§ Required actions
a. Please explain in one to three sentences why, according to the appellate opinion, the defendant argues that her former counsel was constitutionally ineffective.
b. Reproduce the part of the appellate opinion starting at "October 25, 2013" and ending at "Messano and Sabatino.", swapping "Cape May County" for "Cumberland County".

October 25, 2013
STATE OF NEW JERSEY, Plaintiff-Appellant/ Cross-Respondent,
DAVI F. KANE, Defendant-Respondent/ Cross-Appellant.
NOT FOR PUBLICATION WITHOUT THE APPROVAL OF THE APPELLATE DIVISION
Argued October 16, 2013
On appeal from the Superior Court of New Jersey, Law Division, Cape May County, Indictment No. 12-07-0449.
J. Vincent Molitor, Assistant Prosecutor, argued the cause for appellant/cross-respondent (Robert L. Taylor, Cape May County Prosecutor, attorney; Mr. Molitor, of counsel and on the brief).
James K. Smith, Jr., argued the cause for respondent/cross-appellant (Joseph E. Krakora, Public Defender, attorney; Mr. Smith, of counsel and on the briefs).
Before Judges Messano and Sabatino.
This appeal and cross-appeal arise out of defendant's conviction in the Law Division for violating N.J.S.A. 2C:40-26(b), operating a motor vehicle with a license suspended as the result of multiple prior drunk driving offenses. Her conviction of that fourth-degree criminal offense occurred several months after withdrawing her guilty plea in the municipal court to the lesser charge of driving on the suspended list, N.J.S.A. 39:3-40.
Defendant contends that her former counsel, who arranged the plea withdrawal in municipal court, was constitutionally ineffective, because if her plea to the Title 39 violation had not been withdrawn, the State would have been precluded under the Double Jeopardy Clause from prosecuting her for an indictable offense for that same conduct under N.J.S.A. 2C:40-26(b). The State, meanwhile, challenges the legality of the thirty-day jail sentence the Law Division imposed upon defendant for the N.J.S.A. 2C:40-26(b) offense.

§ Data segment
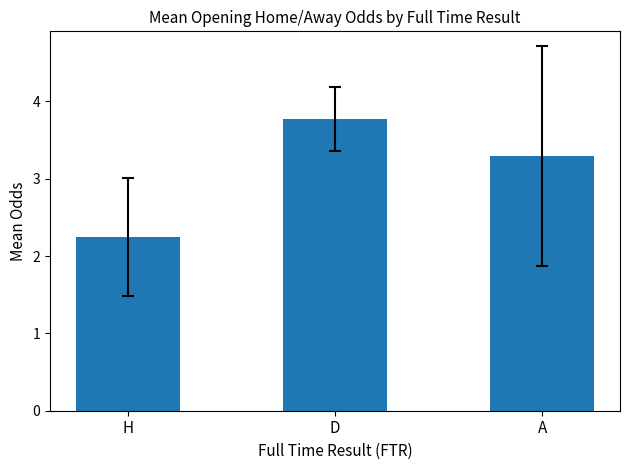

What is the change in value from D to A?

-0.5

§ Per-task outputs
a. She argues that her former counsel was ineffective for arranging the withdrawal of her guilty plea in municipal court to driving on the suspended list. If that Title 39 plea had stood, the Double Jeopardy Clause would have barred the State from prosecuting her for the indictable offense under N.J.S.A. 2C:40-26(b) for the same conduct.

b.
October 25, 2013
STATE OF NEW JERSEY, Plaintiff-Appellant/ Cross-Respondent,
DAVI F. KANE, Defendant-Respondent/ Cross-Appellant.
NOT FOR PUBLICATION WITHOUT THE APPROVAL OF THE APPELLATE DIVISION
Argued October 16, 2013
On appeal from the Superior Court of New Jersey, Law Division, Cumberland County, Indictment No. 12-07-0449.
J. Vincent Molitor, Assistant Prosecutor, argued the cause for appellant/cross-respondent (Robert L. Taylor, Cumberland County Prosecutor, attorney; Mr. Molitor, of counsel and on the brief).
James K. Smith, Jr., argued the cause for respondent/cross-appellant (Joseph E. Krakora, Public Defender, attorney; Mr. Smith, of counsel and on the briefs).
Before Judges Messano and Sabatino.